Le Premier ministre espagnol Pedro Sánchez doit témoigner mardi dans l’enquête sur son épouse Begoña Gómez, au cœur d’un intense bras de fer politique et judiciaire qui fragilise depuis des semaines son gouvernement de coalition.
Convoqué comme témoin, le dirigeant socialiste doit être entendu à 11h00 (09h00 GMT) au Palais de la Moncloa, résidence officielle du Premier ministre, par le juge Juan Carlos Peinado, chargé de cette enquête pour corruption et trafic d’influence.
L’audience, que le magistrat veut filmer, sera la deuxième d’un premier ministre espagnol en exercice, après celle du conservateur Mariano Rajoy, entendu comme témoin lors d’un procès sur le financement illégal du Parti populaire (PP, droite) en 2017.
Mais cela pourrait être extrêmement rapide : Pedro Sánchez, convoqué sur le seul volet de l’affaire de « trafic d’influence », a le droit de ne pas répondre aux questions, puisque la loi espagnole autorise les citoyens à garder le silence quand une enquête concerne leur conjoint.
Le dirigeant socialiste, qui a toujours défendu l’intégrité de sa femme, a déclaré mercredi qu’il était prêt à témoigner, mais seulement par écrit, afin de « préserver » sa position, selon lui. Mais le juge Peinado a refusé cette demande et a maintenu sa convocation, en tant que mari de Begoña Gómez, malgré un appel du parquet.
– Le silence serait « mal vu » –
Begoña Gómez, qui dirige un master en gestion à l’Université Complutense de Madrid, est soupçonnée d’utiliser la position de son mari dans ses relations professionnelles, notamment avec Juan Carlos Barrabés, un homme d’affaires espagnol.
L’enquête contre elle a été ouverte après une plainte déposée par Manos limpias (« Mains propres »), un groupe proche de l’extrême droite, qui a affirmé s’appuyer sur des articles de presse. Une deuxième association, Hazte oír (« Faites-vous entendre »), ainsi que le parti d’extrême droite Vox, se sont depuis joints à l’affaire.
Auditionné à la mi-juillet par le juge Peinado, M. Barrabés, qui enseigne dans le cours de master dirigé par Mme Gómez, a admis l’avoir rencontrée cinq ou six fois à Moncloa, dont deux fois en présence de Pedro Sánchez.

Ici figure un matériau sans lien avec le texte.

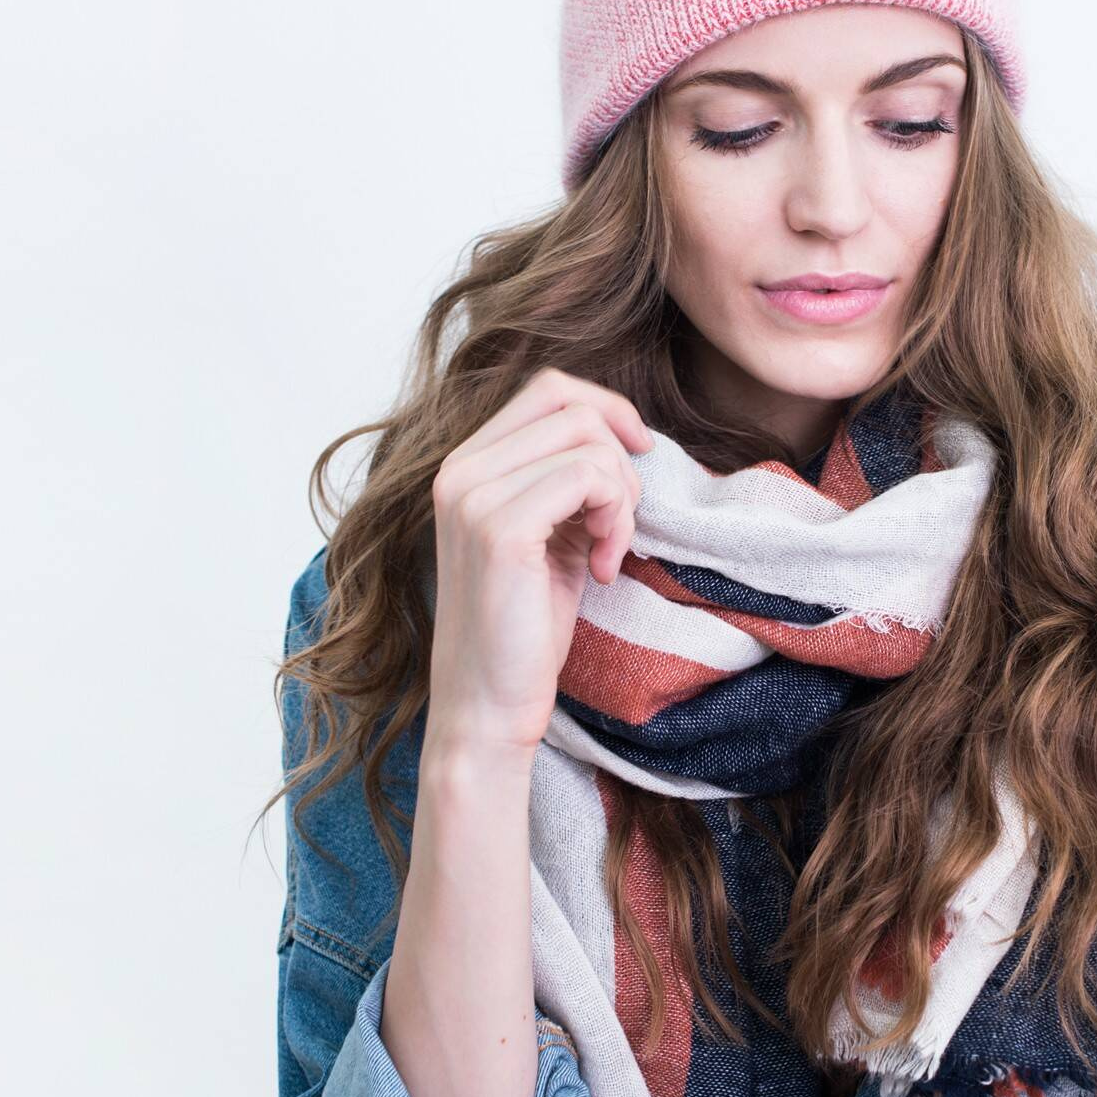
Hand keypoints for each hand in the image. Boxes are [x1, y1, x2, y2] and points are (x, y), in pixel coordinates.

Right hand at [427, 366, 652, 757]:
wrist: (487, 706)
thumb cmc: (523, 628)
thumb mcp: (550, 536)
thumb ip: (567, 482)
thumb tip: (623, 436)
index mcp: (465, 466)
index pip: (548, 391)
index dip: (608, 411)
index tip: (638, 458)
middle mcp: (458, 470)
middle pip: (571, 406)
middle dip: (619, 460)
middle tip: (617, 526)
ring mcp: (472, 496)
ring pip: (588, 442)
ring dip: (620, 499)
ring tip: (605, 553)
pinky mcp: (499, 528)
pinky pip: (588, 479)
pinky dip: (615, 521)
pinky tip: (601, 569)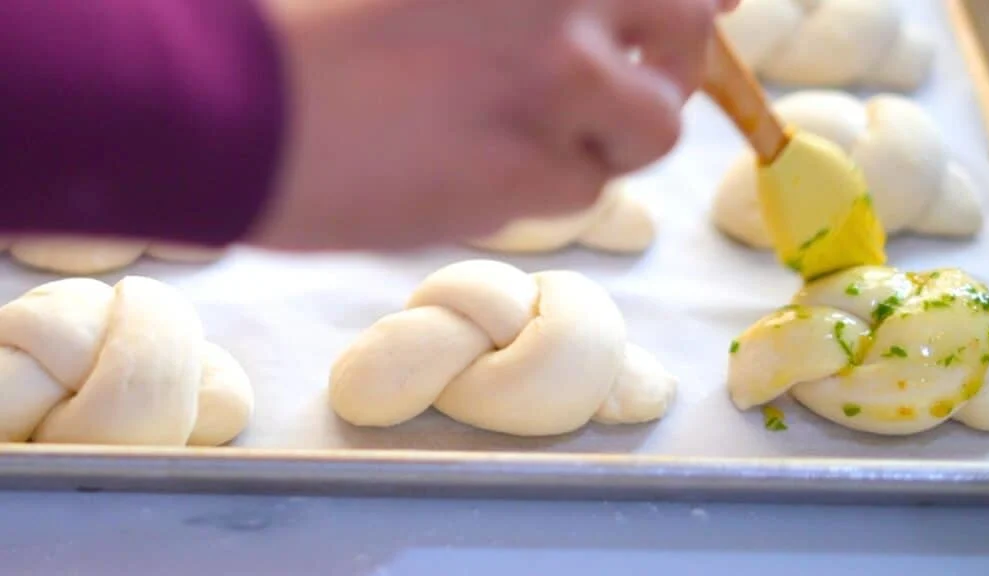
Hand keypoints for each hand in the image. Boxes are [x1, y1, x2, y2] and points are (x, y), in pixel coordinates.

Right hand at [250, 0, 735, 250]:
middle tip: (635, 80)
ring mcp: (552, 89)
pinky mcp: (525, 177)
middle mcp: (563, 7)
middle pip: (686, 33)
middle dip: (675, 60)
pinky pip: (580, 191)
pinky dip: (547, 186)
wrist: (227, 106)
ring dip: (609, 137)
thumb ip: (530, 1)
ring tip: (538, 136)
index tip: (709, 6)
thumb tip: (638, 6)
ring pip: (645, 130)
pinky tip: (478, 171)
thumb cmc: (308, 24)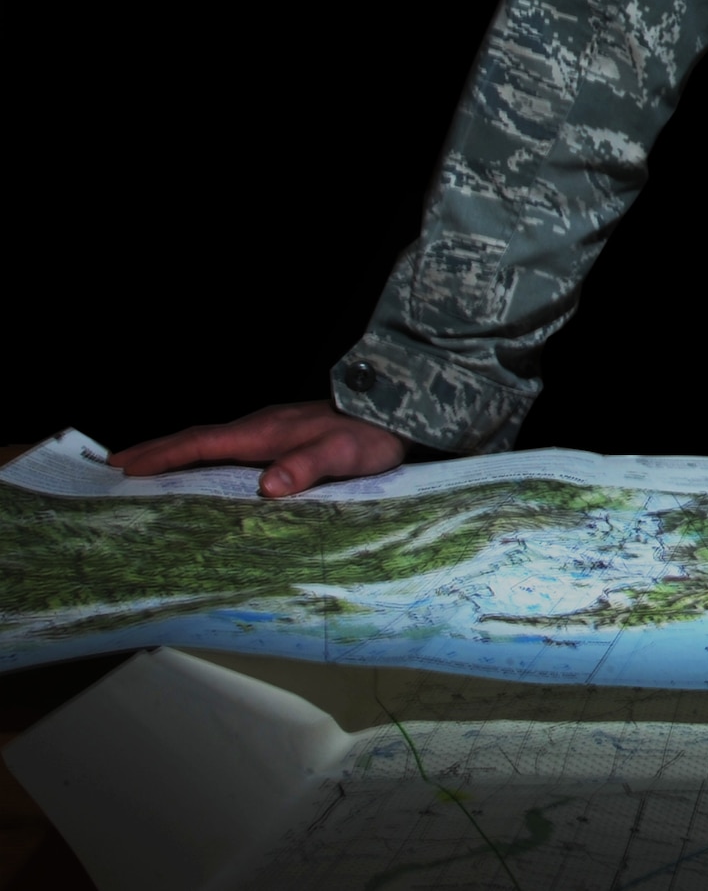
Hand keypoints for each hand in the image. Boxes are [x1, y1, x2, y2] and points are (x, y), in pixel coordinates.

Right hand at [106, 400, 408, 497]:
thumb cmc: (370, 436)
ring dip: (177, 453)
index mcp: (264, 432)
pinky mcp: (282, 436)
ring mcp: (270, 430)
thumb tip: (267, 487)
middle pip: (197, 438)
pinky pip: (229, 446)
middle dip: (156, 451)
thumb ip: (306, 467)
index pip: (201, 443)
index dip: (163, 456)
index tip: (124, 467)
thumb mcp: (341, 454)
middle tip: (115, 466)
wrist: (398, 414)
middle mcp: (260, 427)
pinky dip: (203, 455)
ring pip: (211, 441)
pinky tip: (201, 470)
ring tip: (144, 470)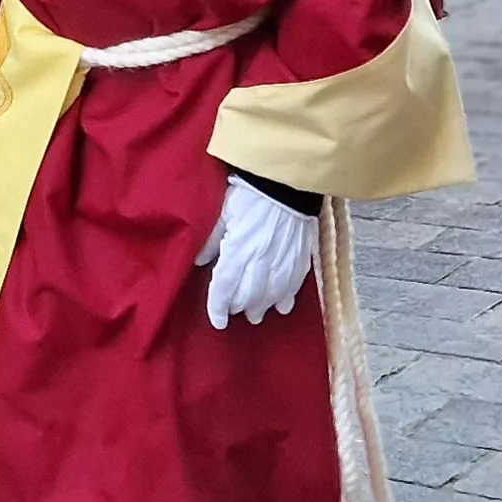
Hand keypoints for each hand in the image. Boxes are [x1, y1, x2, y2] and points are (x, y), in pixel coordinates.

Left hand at [197, 177, 318, 327]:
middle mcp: (261, 261)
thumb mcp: (223, 211)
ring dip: (262, 307)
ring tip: (255, 313)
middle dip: (239, 307)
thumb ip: (211, 240)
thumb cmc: (251, 193)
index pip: (225, 287)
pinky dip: (286, 299)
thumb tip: (200, 262)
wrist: (288, 181)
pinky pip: (294, 286)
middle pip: (249, 296)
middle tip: (234, 310)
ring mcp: (284, 261)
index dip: (219, 307)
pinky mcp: (301, 257)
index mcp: (239, 249)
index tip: (217, 321)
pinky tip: (282, 306)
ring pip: (272, 296)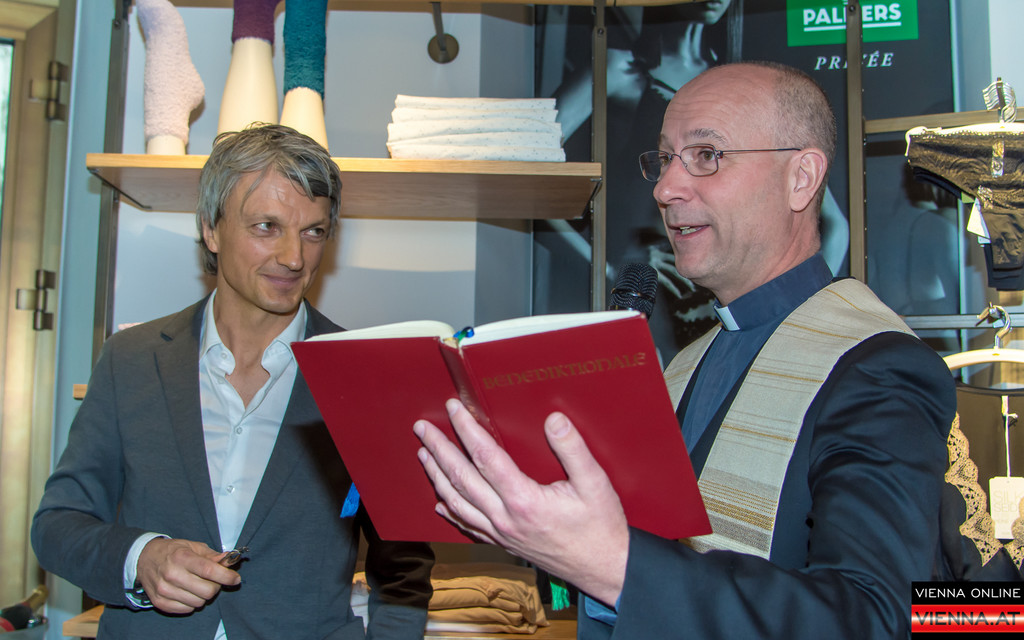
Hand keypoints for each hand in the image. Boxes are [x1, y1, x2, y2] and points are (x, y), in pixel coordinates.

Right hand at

L’entrepreneur, qui aurait reçu des lettres de recommandation de Mme Gómez pour des appels d’offres de plusieurs millions d’euros, a toutefois assuré que ces rencontres se limitaient à des questions sur l’innovation.
Egalement convoquée par Juan Carlos Peinado, un magistrat de 69 ans dont plusieurs enquêtes ont déjà fait polémique, Mme Gómez avait choisi de garder le silence, son avocat Antonio Camacho assurant que cette procédure n’avait « aucune raison d’exister ».
Pedro Sanchez fera-t-il le même choix ? « Politiquement, cela pourrait être mal vu », a déclaré à l’AFP Bernardo del Rosal, professeur de droit pénal à l’université d’Alicante. « Ne pas répondre au juge, ou répondre par écrit, pourrait donner l’impression qu’il est arrogant ».
– « Agonie irréversible » –
Lors de l’ouverture de l’enquête fin avril, le chef du gouvernement espagnol avait créé la surprise en suspendant ses activités pendant cinq jours et en affirmant qu’il envisageait de démissionner – une menace qu’il n’a finalement pas mise à exécution.
Depuis, il dénonce une « stratégie de harcèlement » émanant de « médias fortement à droite » et soutenue, selon lui, par des partis d’opposition, à commencer par Vox.
Ce parti, qui a obtenu le statut d' »accusation spéciale » dans cette affaire, ce qui lui permet d’avoir accès aux actes d’enquête, a en effet été le premier à demander la convocation de M. Sánchez. Il sera présent mardi, par l’intermédiaire de son avocat, à l’audience du dirigeant socialiste.
L’occasion d’accroître une nouvelle fois les critiques à l’encontre du Premier ministre, fragilisé par cette affaire mais aussi par l’absence de majorité stable au Parlement, l’exécutif dépendant du soutien de divers partis régionaux, notamment indépendantistes, qui s’opposent souvent à lui.
L' »agonie » de l’exécutif est « irréversible », a affirmé lundi le numéro deux du PP, Cuca Gamarra, déplorant dans un communiqué que le gouvernement ait « plus de dossiers de corruption en attente devant les tribunaux que de lois votées au Congrès ».
Dans ce contexte, Pedro Sánchez « n’a qu’une seule issue : partir et convoquer des élections », a-t-elle insisté.